Removing numbers from string [closed]

How can I remove digits from a string?

Solution 1:

Would this work for your situation?

>>> s = '12abcd405'
>>> result = ''.join([i for i in s if not i.isdigit()])
>>> result
'abcd'

This makes use of a list comprehension, and what is happening here is similar to this structure:

no_digits = []
# Iterate through the string, adding non-numbers to the no_digits list
for i in s:
    if not i.isdigit():
        no_digits.append(i)

# Now join all elements of the list with '', 
# which puts all of the characters together.
result = ''.join(no_digits)

As @AshwiniChaudhary and @KirkStrauser point out, you actually do not need to use the brackets in the one-liner, making the piece inside the parentheses a generator expression (more efficient than a list comprehension).

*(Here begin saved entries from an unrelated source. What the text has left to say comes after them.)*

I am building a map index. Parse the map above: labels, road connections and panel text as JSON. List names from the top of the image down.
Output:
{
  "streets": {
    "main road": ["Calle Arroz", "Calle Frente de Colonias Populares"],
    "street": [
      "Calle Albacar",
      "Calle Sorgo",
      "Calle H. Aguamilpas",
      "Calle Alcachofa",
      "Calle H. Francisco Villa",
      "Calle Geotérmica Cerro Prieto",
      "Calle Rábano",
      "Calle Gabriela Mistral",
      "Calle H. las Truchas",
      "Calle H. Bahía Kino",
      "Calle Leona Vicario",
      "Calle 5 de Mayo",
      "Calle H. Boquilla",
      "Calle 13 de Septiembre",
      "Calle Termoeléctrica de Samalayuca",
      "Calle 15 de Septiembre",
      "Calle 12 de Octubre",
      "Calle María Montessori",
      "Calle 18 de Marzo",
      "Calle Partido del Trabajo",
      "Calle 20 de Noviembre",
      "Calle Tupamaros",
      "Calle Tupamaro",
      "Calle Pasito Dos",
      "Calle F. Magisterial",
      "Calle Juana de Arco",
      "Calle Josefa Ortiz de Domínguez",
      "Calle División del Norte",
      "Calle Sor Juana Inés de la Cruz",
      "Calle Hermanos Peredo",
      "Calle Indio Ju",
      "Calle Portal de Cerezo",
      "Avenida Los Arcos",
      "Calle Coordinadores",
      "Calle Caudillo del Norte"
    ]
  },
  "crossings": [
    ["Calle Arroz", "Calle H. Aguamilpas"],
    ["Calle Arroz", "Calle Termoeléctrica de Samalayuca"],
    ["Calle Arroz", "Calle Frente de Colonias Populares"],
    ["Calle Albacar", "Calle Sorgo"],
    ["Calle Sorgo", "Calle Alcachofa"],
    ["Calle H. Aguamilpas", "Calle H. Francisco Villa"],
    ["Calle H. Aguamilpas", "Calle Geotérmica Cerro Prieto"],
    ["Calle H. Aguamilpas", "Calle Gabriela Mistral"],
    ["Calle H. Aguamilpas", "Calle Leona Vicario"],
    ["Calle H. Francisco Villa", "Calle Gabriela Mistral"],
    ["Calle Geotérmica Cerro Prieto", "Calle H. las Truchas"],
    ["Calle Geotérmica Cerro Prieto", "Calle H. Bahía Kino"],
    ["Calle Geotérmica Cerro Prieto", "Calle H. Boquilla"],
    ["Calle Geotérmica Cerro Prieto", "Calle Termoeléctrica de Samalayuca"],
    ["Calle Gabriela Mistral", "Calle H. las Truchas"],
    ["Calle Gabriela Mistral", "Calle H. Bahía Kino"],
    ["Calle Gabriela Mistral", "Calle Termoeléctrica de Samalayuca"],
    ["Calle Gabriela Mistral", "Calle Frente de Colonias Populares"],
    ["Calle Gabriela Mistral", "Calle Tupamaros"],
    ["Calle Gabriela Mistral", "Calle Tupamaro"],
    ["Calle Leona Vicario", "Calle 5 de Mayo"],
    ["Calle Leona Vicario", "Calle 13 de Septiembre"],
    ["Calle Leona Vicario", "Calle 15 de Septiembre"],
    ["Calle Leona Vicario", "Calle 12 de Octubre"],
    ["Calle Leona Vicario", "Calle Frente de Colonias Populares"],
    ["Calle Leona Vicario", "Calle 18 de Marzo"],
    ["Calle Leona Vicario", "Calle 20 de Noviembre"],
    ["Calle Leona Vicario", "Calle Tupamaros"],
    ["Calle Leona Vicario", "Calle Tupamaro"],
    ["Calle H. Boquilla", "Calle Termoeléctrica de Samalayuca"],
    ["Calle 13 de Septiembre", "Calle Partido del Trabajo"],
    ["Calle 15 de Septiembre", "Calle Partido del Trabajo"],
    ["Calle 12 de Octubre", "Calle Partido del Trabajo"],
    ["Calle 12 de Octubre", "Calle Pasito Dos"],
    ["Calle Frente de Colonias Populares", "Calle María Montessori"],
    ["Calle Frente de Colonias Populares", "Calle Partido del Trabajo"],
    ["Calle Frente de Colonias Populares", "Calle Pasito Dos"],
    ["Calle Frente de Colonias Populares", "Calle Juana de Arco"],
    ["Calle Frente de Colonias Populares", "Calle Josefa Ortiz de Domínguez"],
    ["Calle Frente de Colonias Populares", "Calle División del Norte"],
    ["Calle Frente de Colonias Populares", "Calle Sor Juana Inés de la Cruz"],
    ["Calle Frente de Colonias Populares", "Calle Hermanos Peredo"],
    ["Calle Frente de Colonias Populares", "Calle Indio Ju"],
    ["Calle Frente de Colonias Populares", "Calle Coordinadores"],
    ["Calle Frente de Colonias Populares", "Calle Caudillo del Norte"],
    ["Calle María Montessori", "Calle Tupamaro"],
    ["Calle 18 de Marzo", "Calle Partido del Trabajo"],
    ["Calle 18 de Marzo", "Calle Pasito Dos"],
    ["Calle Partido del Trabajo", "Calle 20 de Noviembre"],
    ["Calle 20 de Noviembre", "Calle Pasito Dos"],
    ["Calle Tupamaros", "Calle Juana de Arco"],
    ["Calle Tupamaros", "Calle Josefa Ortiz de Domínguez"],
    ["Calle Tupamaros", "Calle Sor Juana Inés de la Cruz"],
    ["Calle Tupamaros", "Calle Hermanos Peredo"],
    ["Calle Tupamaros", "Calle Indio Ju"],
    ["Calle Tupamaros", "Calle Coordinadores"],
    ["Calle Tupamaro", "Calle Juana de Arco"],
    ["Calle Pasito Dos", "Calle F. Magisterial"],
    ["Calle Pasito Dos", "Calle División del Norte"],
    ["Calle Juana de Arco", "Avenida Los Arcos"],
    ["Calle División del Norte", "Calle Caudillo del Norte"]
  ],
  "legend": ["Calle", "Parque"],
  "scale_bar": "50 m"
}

Even if this doesn't fit the requirements for your assignment, it is something you should read about eventually :) :

>>> s = '12abcd405'
>>> result = ''.join(i for i in s if not i.isdigit())
>>> result
'abcd'

Solution 2:

And, just to throw it in the mix, is the oft-forgotten str.translate which will work a lot faster than looping/regular expressions:

For Python 2:

from string import digits

s = 'abc123def456ghi789zero0'
res = s.translate(None, digits)
# 'abcdefghizero'

For Python 3:

from string import digits

s = 'abc123def456ghi789zero0'
remove_digits = str.maketrans('', '', digits)
res = s.translate(remove_digits)
# 'abcdefghizero'

Solution 3:

Not sure if your teacher allows you to use filters but...

filter(lambda x: x.isalpha(), "a1a2a3s3d4f5fg6h")

returns-

'aaasdffgh'

Much more efficient than looping...

Example:

for i in range(10):
  a.replace(str(i),'')

Solution 4:

What about this:

out_string = filter(lambda c: not c.isdigit(), in_string)